- _JOB ITEM A_
In the rows, begin at the line that has "Cost of Revenue, Total" and stop after the line that has "Reading right to". Can you repeat that stretch with "data points" changed to "values" and everything else left as is, with the pictures omitted?

┄┄┄┄┄┄

Today we are, well, we're taking a massive swing at one of the most fundamental challenges in modern computing.
A really big one.
Yeah, designing a key value store.
This is the engine room,
the absolute core of almost every large -scale non -relational database you interact with daily.
Think Dynamo, Memcached, Redis.
So our mission today is to really understand the engineering choices you have to make to build a system that can store petabytes of data, handle millions of requests, and crucially stay online when things inevitably break.
And that's a huge challenge.
When we talk about a key value store, we're really talking about the simplest database possible.
You're just mapping a unique identifier, the key to some chunk of data, the value.
And that key could be plain text, something like user profile 123.
Right, or it might be a hash string like 7EF3DCC9, something more compact for better performance.
And the value itself can be anything, a string, a whole JSON object, a list.
Whatever you want to throw at it.
But the key thing,
the really important functional rule here, is that the database usually treats that value as totally opaque.
Meaning it doesn't.
It doesn't care what's inside.
Exactly.
It doesn't try to parse it, it doesn't try to understand it.
It just stores it and retrieves it whole.
So for our design, the goals are pretty ambitious.
We need simple put -and -get functions for data under 10kb, but at a normal scale.
And we need, what, high availability, automatic scaling.
Yep.
Automatic scaling, low latency, and this thing you hear all the time, tunable consistency.
Right.
And that immediately kicks us out of the realm of a single server.
Why can't we just stick an optimized hash table on one giant machine?
Because eventually that single machine runs out of memory, or I -O capacity, but mostly it just runs out of space.
To hit that big data requirement, you have to go distributed.
A distributed key value, or… Or distributed hash table, yeah.
And the moment you have multiple servers connected by a network,
well, that's when you run straight into the most famous and most challenging constraint in all of distributed systems.
Which brings us to the CAP Theorem.
For anyone designing these big systems, this is basically the impossibility theorem.
It says in a distributed network, you can only ever guarantee two out of three properties.
Those being consistency, availability, and partition tolerance.
Let's define those, because the terms can get a little fuzzy.
Sure.

┄┄┄┄┄┄

- _JOB ITEM B_
Which databases does the transcript name as examples?

┄┄┄┄┄┄

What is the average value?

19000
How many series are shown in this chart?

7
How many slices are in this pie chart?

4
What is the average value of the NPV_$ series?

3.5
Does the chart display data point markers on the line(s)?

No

┄┄┄┄┄┄

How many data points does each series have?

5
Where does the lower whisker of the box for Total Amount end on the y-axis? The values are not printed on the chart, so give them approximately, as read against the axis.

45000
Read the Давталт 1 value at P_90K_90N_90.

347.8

┄┄┄┄┄┄

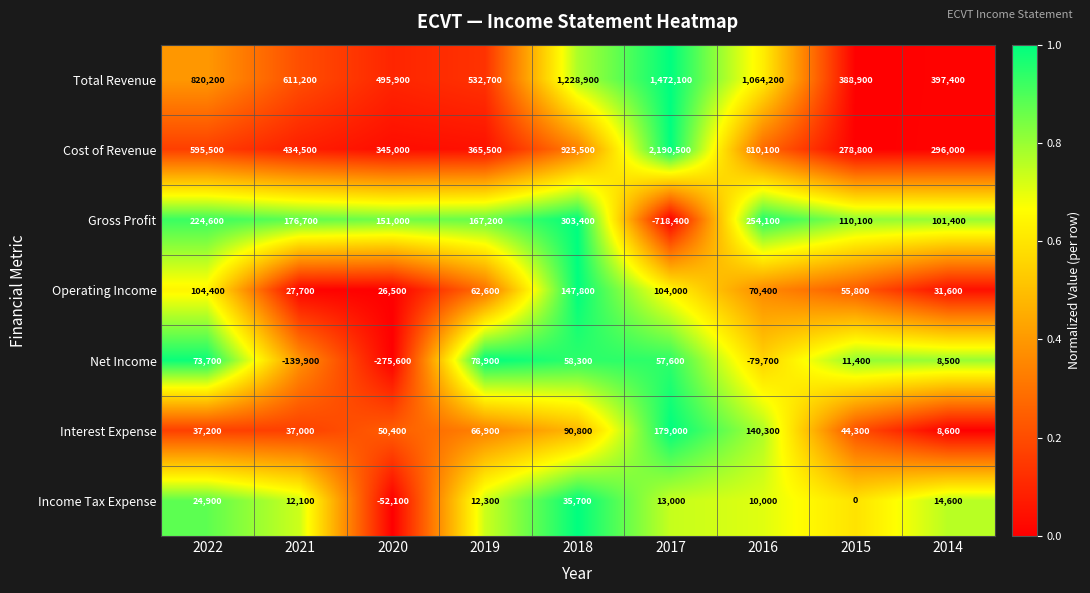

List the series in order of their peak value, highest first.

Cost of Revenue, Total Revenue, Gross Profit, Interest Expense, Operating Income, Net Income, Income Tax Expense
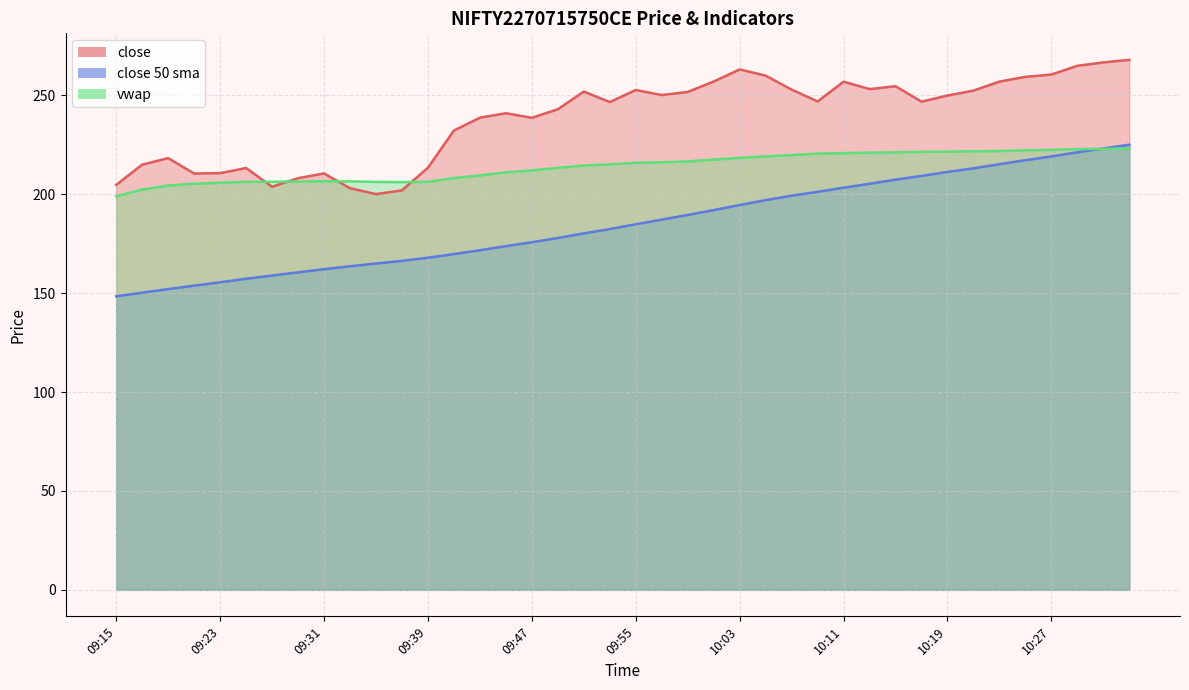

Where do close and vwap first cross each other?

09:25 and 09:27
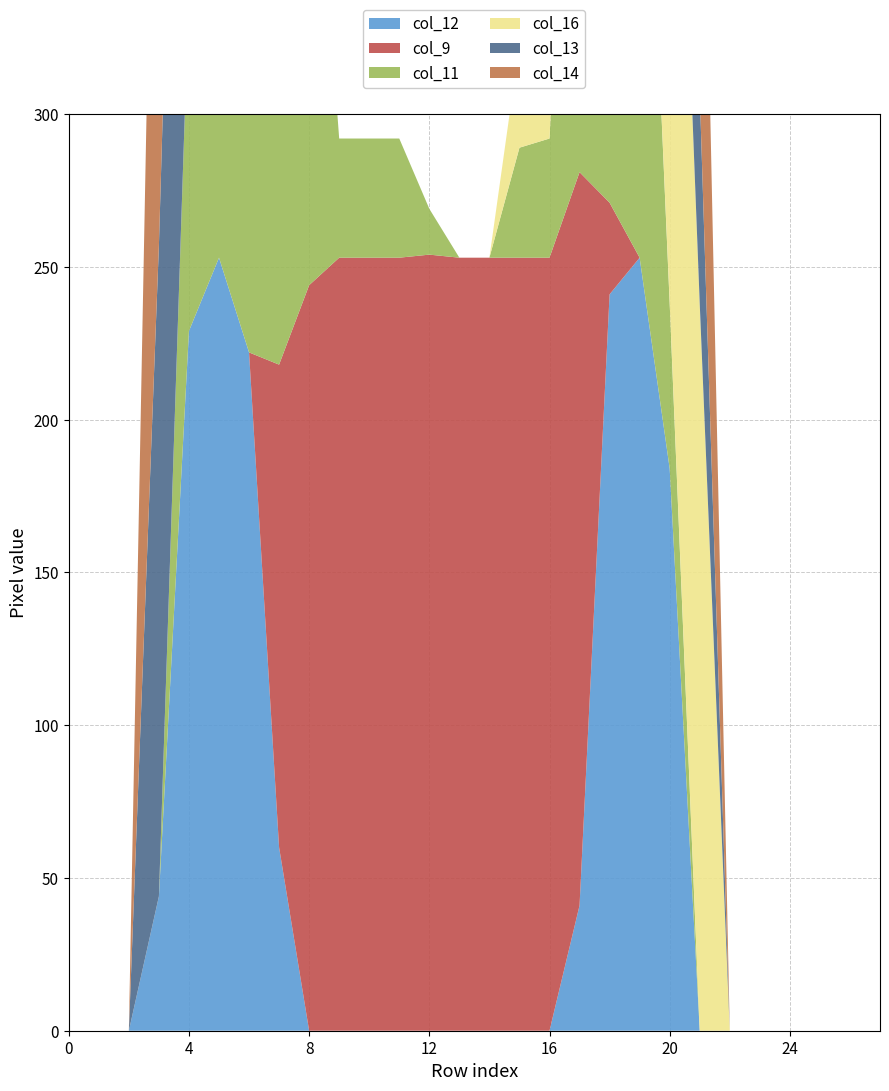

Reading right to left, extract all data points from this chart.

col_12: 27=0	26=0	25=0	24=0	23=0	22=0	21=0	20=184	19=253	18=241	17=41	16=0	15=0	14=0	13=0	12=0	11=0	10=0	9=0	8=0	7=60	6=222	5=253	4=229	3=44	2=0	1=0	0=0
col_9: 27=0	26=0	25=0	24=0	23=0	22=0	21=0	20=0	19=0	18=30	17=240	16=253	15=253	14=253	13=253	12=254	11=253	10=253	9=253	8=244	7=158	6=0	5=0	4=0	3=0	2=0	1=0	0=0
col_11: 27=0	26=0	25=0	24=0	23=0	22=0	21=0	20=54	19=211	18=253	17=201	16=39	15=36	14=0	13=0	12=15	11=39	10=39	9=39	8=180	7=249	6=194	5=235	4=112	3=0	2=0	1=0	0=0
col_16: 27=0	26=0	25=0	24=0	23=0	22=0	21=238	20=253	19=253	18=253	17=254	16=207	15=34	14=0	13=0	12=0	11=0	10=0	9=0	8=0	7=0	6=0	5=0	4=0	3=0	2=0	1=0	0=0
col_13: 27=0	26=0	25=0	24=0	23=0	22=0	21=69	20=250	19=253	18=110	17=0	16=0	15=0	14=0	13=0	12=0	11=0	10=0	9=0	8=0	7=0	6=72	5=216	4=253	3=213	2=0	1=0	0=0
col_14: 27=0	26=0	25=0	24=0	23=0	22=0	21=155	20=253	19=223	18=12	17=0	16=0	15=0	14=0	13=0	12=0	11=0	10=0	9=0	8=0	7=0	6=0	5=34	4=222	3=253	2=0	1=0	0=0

┄┄┄┄┄┄

- _TASK ANSWER A_
Cost of Revenue, Total Revenue, Gross Profit, Interest Expense, Operating Income, Net Income, Income Tax Expense

Where do close and vwap first cross each other?

09:25 and 09:27

Reading right to left, extract all values from this chart.

- _TASK ANSWER B_
Dynamo, Memcached, Redis